LOCAL NEWS
Study finds more teens thinking about, attempting suicide
PLEASANT GROVE, Utah – A new study released by Vanderbilt University found more kids are either thinking about or attempting suicide – nearly twice as much as a decade ago. The research published in Pediatrics also showed school stress may play a role.
A teen counselor in Utah County talked with KSL about the role social media plays in this troubling trend.
“The clients I have seen have become more intense in the things that they’re thinking of doing,” said Jessica Miller, a Licensed Clinical Social Worker at The Green House Center for Growth and Learning in Pleasant Grove.
Miller specializes in counseling teens who have struggled mentally and thought about hurting themselves. She said she was drawn into teen therapy shortly after she started working at the center.
“I found very quickly that I was able to connect with them in ways that they reported, and told me, that other counselors weren’t,” she said.
Miller was not surprised by the surge in hospitalizations of children either thinking about suicide, or attempting suicide.
“It makes me heartsick, immediately,” she said. “I feel for all these teens because to get all the way to feeling suicidal, you have to be in so much pain.”
Researchers from Vanderbilt University in Nashville, Tennessee analyzed a database of hospital visits from 2008 to 2015 and discovered a doubling in the number of kids thinking about hurting themselves, or trying to hurt themselves.
They found half of the hospital encounters involved teens ages 15 to 17, and 37 percent were ages 12 to 14. Nearly 13 percent were ages 5 to 11 years old. Girls made up nearly two-thirds of the cases.
Researchers also discovered a spike during the school year.
Miller said she sees the reality of those statistics every day.
“There’s a lot of pressure to get good grades, to do well,” the counselor said. “There’s also just a lot more social interaction happening during the school year that’s more difficult for them to manage.”
Teens in school see their friends more often, compare themselves to their friends, and maybe feeling less than their peers. That intensifies their anxiety level.
“It’s all just his perfect storm of difficult stuff,” she said.
The also study cited the prevalence of social media as a potential cause. Miller said she agrees.
“Really, these kids are carrying around anxiety with them,” she said referring to smart phones. “I can get on Instagram and see what my ex-boyfriend is doing right at that moment. That’s a heartbreak in that second, because I see he’s with another girl which I never would have known 5, 10,15 years ago.”

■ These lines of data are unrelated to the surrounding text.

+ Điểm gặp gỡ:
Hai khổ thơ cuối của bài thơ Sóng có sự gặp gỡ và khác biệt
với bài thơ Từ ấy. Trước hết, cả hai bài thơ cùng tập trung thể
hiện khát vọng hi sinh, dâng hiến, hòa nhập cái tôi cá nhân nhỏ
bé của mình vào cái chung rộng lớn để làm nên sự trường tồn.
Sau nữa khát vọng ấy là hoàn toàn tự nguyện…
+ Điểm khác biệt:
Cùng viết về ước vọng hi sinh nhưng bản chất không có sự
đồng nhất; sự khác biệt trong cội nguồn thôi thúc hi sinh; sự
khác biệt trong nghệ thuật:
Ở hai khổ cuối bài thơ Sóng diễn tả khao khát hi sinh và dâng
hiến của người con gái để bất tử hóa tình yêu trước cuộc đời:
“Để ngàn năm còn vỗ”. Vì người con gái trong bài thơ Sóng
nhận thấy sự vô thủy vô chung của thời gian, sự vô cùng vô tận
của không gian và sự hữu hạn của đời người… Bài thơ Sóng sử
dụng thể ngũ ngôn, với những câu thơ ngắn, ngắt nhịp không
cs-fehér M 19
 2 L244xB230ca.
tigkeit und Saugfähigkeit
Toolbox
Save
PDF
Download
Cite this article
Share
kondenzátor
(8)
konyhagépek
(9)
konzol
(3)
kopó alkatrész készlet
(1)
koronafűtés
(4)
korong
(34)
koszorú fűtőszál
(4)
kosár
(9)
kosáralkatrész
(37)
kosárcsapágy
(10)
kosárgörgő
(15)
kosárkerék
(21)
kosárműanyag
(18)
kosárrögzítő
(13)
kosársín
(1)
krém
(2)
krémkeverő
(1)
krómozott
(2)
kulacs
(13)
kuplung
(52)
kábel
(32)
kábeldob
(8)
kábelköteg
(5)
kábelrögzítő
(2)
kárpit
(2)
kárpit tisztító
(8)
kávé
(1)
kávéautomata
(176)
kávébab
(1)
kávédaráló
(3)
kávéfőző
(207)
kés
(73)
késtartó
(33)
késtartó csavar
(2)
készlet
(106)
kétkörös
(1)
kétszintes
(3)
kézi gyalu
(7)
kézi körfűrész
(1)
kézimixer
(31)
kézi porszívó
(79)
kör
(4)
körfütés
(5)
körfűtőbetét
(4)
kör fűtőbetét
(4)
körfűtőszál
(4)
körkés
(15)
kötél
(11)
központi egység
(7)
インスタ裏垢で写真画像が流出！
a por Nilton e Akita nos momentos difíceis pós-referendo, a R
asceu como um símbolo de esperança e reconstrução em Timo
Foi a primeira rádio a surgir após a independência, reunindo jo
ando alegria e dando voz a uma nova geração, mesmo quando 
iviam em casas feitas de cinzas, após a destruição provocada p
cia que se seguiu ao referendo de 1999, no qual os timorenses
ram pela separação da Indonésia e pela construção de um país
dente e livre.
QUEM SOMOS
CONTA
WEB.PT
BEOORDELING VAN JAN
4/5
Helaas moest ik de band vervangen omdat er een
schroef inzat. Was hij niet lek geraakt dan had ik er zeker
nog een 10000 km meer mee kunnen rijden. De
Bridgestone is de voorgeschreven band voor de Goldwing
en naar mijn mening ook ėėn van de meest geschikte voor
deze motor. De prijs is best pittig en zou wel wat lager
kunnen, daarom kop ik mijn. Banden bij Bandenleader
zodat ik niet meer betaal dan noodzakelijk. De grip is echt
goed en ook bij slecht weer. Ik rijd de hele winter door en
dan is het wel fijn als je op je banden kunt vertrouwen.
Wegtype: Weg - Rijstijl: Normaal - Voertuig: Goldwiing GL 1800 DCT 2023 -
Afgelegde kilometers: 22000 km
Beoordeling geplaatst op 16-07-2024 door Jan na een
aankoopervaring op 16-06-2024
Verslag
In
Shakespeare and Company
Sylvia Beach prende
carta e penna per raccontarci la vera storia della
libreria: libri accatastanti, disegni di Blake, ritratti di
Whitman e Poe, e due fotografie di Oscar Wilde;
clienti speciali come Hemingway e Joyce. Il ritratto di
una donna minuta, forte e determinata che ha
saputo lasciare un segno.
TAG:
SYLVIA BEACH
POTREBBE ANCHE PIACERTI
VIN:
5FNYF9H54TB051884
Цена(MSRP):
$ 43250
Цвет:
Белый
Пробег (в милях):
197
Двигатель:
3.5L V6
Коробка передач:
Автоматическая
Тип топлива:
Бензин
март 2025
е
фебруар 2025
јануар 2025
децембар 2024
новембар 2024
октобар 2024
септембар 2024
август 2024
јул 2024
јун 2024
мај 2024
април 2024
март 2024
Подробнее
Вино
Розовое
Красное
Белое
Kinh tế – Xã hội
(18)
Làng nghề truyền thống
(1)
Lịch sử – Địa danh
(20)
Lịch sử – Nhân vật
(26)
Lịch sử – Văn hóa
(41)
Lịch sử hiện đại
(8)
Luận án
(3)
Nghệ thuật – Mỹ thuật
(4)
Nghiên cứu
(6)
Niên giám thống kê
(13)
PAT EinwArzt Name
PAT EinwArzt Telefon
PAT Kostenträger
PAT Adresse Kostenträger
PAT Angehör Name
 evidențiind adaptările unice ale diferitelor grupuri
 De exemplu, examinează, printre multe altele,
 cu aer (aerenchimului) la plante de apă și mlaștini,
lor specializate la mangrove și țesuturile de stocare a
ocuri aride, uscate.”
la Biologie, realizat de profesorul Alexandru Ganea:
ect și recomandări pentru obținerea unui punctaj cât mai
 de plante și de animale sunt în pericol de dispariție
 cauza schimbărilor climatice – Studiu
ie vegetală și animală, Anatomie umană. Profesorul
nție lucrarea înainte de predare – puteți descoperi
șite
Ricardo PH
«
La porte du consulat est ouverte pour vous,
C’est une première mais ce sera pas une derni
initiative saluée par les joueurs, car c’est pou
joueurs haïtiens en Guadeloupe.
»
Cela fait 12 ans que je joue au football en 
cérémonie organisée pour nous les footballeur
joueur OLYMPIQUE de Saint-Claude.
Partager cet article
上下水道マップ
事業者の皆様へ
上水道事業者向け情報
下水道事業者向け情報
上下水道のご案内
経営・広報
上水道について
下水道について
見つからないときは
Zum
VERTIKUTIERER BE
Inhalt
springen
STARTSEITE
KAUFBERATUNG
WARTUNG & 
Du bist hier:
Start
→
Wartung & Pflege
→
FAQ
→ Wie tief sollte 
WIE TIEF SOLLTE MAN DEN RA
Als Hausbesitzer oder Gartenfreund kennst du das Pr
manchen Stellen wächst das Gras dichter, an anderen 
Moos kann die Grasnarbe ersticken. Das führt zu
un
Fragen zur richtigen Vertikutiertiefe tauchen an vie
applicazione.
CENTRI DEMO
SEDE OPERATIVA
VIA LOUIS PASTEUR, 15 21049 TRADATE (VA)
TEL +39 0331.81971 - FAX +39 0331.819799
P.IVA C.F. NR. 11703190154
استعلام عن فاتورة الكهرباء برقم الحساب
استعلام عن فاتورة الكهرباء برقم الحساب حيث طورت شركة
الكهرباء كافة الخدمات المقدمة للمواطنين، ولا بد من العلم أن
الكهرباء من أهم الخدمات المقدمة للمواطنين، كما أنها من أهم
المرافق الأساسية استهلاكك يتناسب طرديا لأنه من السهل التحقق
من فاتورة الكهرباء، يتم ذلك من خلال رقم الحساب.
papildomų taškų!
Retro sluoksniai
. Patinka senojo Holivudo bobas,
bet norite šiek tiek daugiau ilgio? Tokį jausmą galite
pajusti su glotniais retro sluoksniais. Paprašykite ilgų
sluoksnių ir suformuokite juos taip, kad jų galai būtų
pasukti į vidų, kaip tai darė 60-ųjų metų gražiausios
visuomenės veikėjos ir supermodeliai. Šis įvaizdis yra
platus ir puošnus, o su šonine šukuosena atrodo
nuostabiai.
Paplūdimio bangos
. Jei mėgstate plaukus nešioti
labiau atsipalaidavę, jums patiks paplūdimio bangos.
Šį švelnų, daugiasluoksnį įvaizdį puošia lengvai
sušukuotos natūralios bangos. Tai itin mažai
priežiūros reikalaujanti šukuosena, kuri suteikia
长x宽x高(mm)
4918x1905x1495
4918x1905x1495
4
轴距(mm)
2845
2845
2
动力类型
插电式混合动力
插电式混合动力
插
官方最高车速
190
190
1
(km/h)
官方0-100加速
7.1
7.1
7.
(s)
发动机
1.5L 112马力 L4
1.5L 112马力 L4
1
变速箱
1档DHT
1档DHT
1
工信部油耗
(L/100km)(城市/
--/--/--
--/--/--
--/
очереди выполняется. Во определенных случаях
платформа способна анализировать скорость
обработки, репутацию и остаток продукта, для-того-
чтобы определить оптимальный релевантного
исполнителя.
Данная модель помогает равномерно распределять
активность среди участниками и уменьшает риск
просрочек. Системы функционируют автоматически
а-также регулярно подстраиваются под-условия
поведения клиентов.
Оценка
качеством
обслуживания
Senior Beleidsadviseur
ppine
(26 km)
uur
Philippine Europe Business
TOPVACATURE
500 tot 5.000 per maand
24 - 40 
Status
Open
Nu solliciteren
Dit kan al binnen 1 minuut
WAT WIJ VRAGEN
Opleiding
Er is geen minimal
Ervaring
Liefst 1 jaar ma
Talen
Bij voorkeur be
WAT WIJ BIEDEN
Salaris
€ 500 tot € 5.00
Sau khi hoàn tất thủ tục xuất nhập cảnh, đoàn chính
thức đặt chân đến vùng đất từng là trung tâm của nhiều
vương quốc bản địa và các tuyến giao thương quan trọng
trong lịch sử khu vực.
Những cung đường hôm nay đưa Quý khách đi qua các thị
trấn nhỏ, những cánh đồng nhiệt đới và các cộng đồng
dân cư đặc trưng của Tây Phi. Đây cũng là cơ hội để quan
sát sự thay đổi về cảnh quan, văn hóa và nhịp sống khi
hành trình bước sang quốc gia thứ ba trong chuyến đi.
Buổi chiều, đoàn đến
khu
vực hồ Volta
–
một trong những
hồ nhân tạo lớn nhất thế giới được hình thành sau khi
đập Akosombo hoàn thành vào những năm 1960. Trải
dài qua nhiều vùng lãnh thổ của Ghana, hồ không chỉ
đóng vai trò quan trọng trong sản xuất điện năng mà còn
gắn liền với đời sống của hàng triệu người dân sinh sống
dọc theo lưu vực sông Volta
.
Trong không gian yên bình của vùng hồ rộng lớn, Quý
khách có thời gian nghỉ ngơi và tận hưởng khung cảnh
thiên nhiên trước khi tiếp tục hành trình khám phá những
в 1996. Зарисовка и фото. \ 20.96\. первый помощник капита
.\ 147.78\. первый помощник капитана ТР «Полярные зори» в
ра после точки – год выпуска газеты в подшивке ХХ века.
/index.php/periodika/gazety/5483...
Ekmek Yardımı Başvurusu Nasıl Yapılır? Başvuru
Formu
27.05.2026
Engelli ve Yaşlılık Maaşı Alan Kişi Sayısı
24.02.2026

Smart phones that deliver instant gratification – or rejection – that can influence a child’s mood and thoughts right away.
“Social media being ingrained in all of the aspects of life makes it really difficult for them to have any healthy functioning because it is a constant reminder that you’re not good enough,” she said.
Parents trying to distinguish between normal teen anxiety and serious trouble should seek professional help if the child ever mentions wanting to die, or wanting to hurt themselves.
“They are jumping to it a lot quicker. So, if your kid expresses any of that ideation, you need to get help because they’re going to get stuck in that, more and more, rather than figuring it out on their own.”